== Supplied data

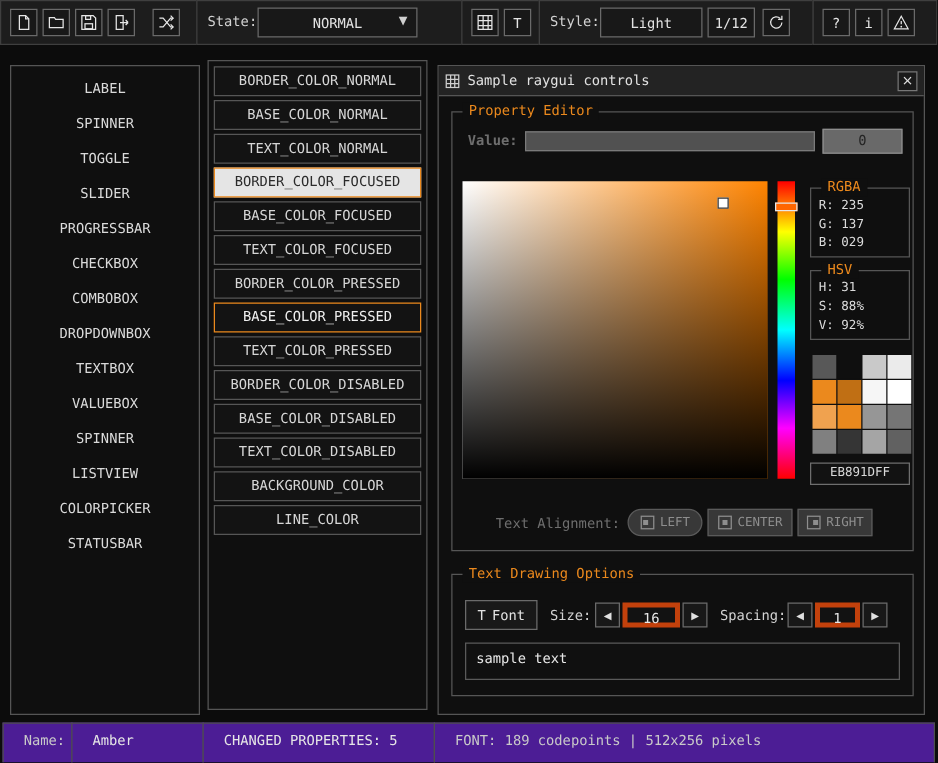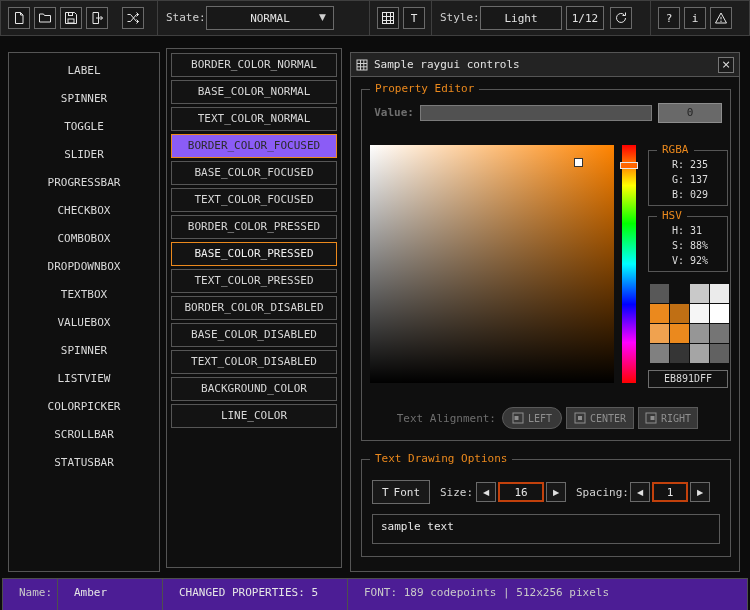--- a/index.html
+++ b/index.html
@@ -27,7 +27,7 @@
   .citem.sel { background:#eb891d; color:#2b2b2b; }
   .pitem { height:24px; margin:3px 4px; border:1px solid #565656; background:#131313;
            line-height:22px; text-align:center; font-size:11px; color:#d6d6d6; cursor:pointer; }
-  .pitem.focused { background:#8b5cf6; border-color:#eb891d; color:#2b2b2b; }
+  .pitem.focused { background:#e5e5e5; border-color:#eb891d; color:#2b2b2b; }
   .pitem.pressed { border-color:#eb891d; color:#efefef; }
 
   

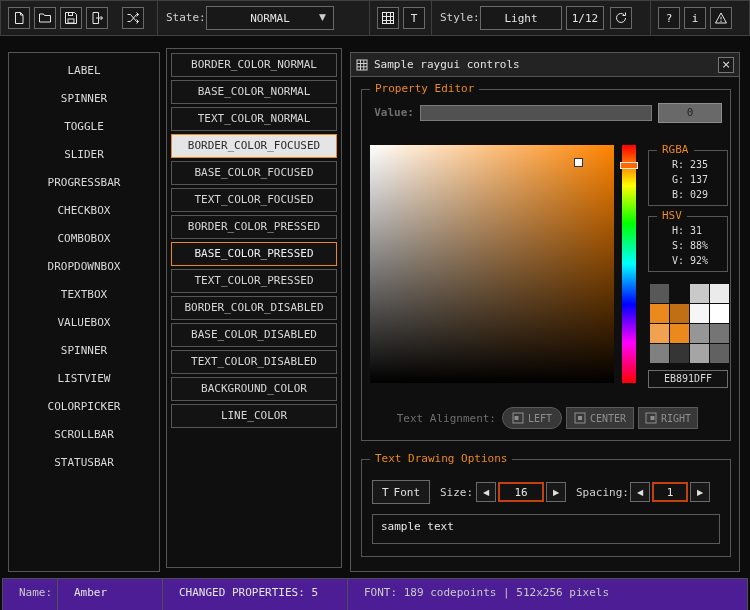--- a/index.html
+++ b/index.html
@@ -56,7 +56,7 @@
   .huecursor { position:absolute; left:-2px; right:-2px; top:17px; height:7px; background:#ff6600;
                border:1px solid #e8e8e8; }
 
-  .mini-line { font-size:10px; color:#dcdcdc; line-height:15px; padding-left:6px;margin-left:17px; }
+  .mini-line { font-size:10px; color:#dcdcdc; line-height:15px; padding-left:6px; }
   .mini-pad { padding-top:6px; }
   .swgrid { display:grid; grid-template-columns:repeat(4,19px); grid-auto-rows:19px; gap:1px; }
   .swatch { width:19px; height:19px; cursor:pointer; }

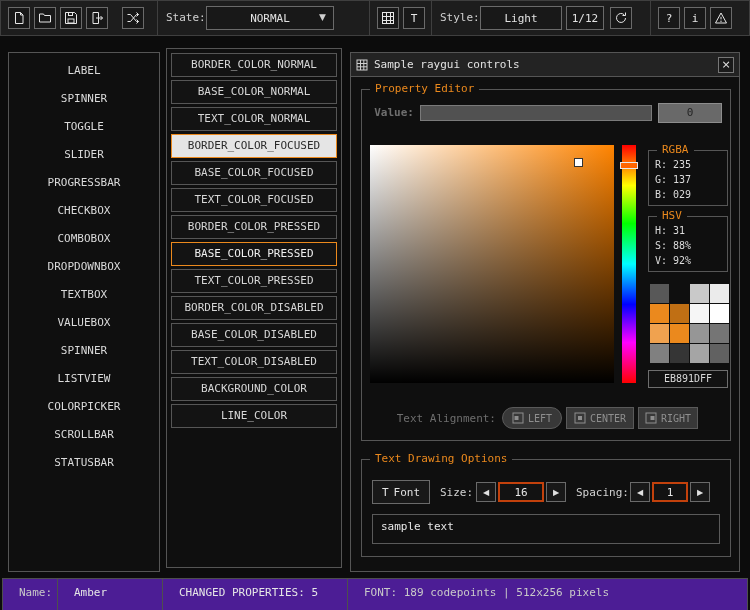--- a/index.html
+++ b/index.html
@@ -181,7 +181,6 @@
     <div class="citem">SPINNER</div>
     <div class="citem">LISTVIEW</div>
     <div class="citem">COLORPICKER</div>
-    <div class="citem">SCROLLBAR</div>
     <div class="citem">STATUSBAR</div>
   </div>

====

_Required work_: Locate the lines above that hold the word "border". Show every one of them.

_Solved problem_:
   .pitem { height:24px; margin:3px 4px; border:1px solid #565656; background:#131313;
-  .pitem.focused { background:#8b5cf6; border-color:#eb891d; color:#2b2b2b; }
+  .pitem.focused { background:#e5e5e5; border-color:#eb891d; color:#2b2b2b; }
   .pitem.pressed { border-color:#eb891d; color:#efefef; }
                border:1px solid #e8e8e8; }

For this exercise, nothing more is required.